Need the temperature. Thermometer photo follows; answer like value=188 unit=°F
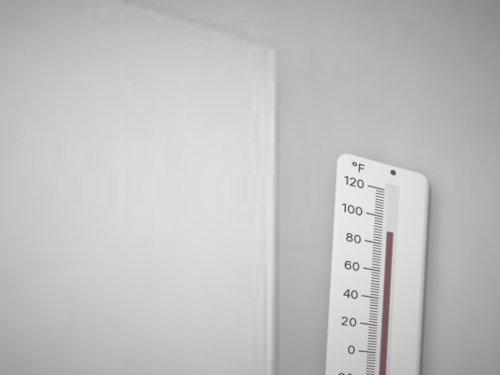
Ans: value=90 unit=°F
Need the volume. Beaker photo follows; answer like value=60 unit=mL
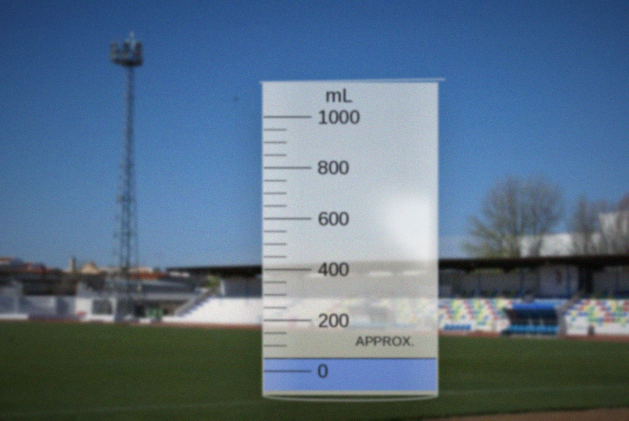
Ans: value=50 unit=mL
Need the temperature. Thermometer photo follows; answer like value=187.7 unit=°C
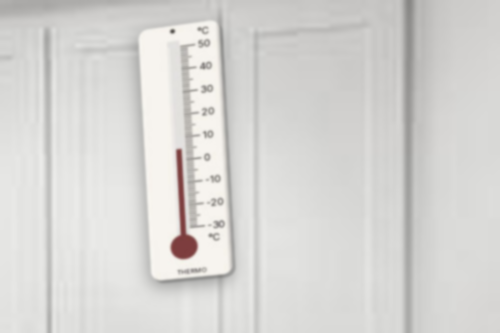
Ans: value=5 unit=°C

* * *

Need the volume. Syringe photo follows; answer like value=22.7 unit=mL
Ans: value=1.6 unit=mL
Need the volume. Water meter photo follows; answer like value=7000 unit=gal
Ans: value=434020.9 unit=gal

* * *

WORK ORDER => Write out the lines again word for word, starting with the line that contains "like value=188 unit=°F" and going on through the line that contains "Ans: value=5 unit=°C", leaving the pictures out.

RESPONSE =>
Need the temperature. Thermometer photo follows; answer like value=188 unit=°F
Ans: value=90 unit=°F
Need the volume. Beaker photo follows; answer like value=60 unit=mL
Ans: value=50 unit=mL
Need the temperature. Thermometer photo follows; answer like value=187.7 unit=°C
Ans: value=5 unit=°C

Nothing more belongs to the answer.